(Adnkronos) – Molestie telefoniche e messaggi molesti via social non sono la stessa cosa. Lo afferma la Cassazione, sottolineando come oggi sulle app di messaggi sia possibile gestire le notifiche, e quindi decidere da chi si vuole continuare o meno a ricevere telefonate o messaggi. “In un sistema di messaggistica telematica che ormai, per effetto dell’ulteriore progresso delle telecomunicazioni, permette al destinatario di sottrarsi sempre all’interazione immediata con il mittente ponendo un filtro al rapporto con il soggetto che invia il messaggio molesto, la equiparazione tra la invasività delle comunicazioni moleste effettuate tramite sistemi di messaggistica telematica e quella delle comunicazioni tradizionali effettuate con il mezzo del telefono non si giustifica più’’ scrivono gli ‘ermellini’.

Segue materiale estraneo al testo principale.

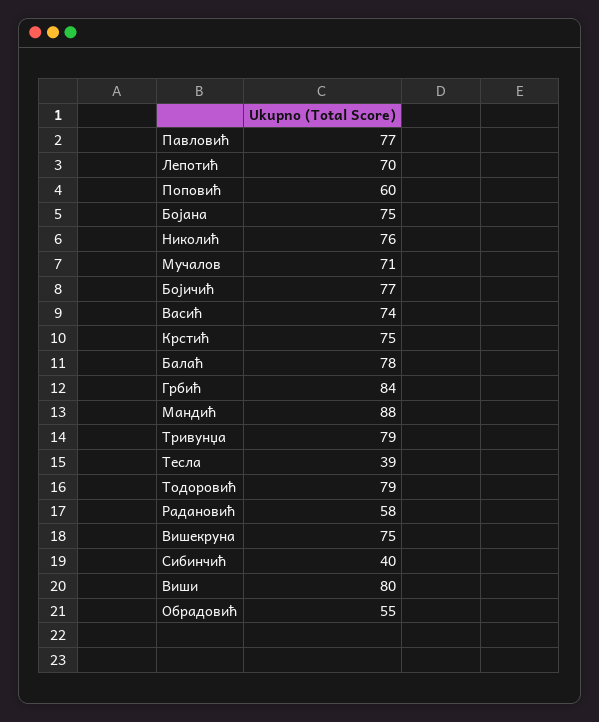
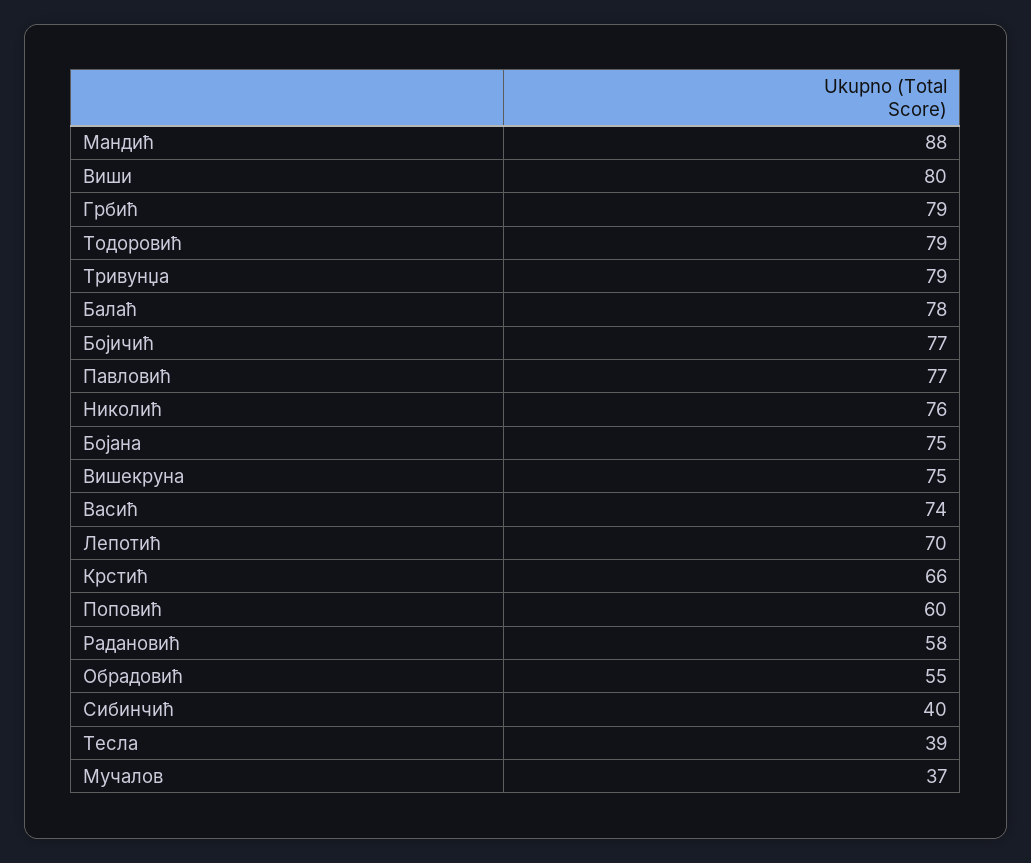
Мучалов: 71 -> 37
Крстић: 75 -> 66
Грбић: 84 -> 79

I supremi giudici della prima sezione penale in particolare, con la sentenza depositata oggi, hanno assolto una donna che aveva chiesto l’amicizia su Fb ai propri figli naturali e successivamente aveva contattato e inviato messaggi ai loro genitori adottivi. La donna era stata condannata dalla Corte di Appello di Caltanissetta a 2 mesi per il reato di molestie e disturbo alle persone. La Cassazione ha invece accolto il ricorso della donna annullando senza rinvio la sentenza di secondo grado. “La circostanza che il messaggio telematico abbia assunto quella maggiore invasività che lo rende assimilabile alla telefonata molesta ricevuta improvvisamente dipende non da una scelta del soggetto che invia, ma da una scelta del soggetto che riceve – sottolineano i supremi giudici – La istantaneità della comunicazione molesta veicolata tramite la messaggistica telematica, e la circostanza che essa giunga in un momento improvviso non regolabile dal soggetto che riceve la comunicazione, sono, infatti, caratteristiche accessorie del mezzo utilizzato, che il destinatario può evitare – si legge nella sentenza – sottraendosi a quella interazione immediata con il mittente che è la linea di delimitazione della fattispecie penale’’.
“Ne consegue che nel caso in esame, caratterizzato da molestie perpetrate tramite messaggi inviati mediante le applicazioni Instagram e Facebook, le cui notifiche dei messaggi in arrivo possono essere attivate per scelta libera dal soggetto che li riceve – concludono i giudici della Cassazione – il fatto di cui è stata ritenuta responsabile l’imputata non è sussumibile nella fattispecie penale dell’articolo 660 del codice penale, in quanto non commesso ‘col mezzo del telefono’, nel significato attribuito a questa locuzione dalla giurisprudenza di legittimità’’.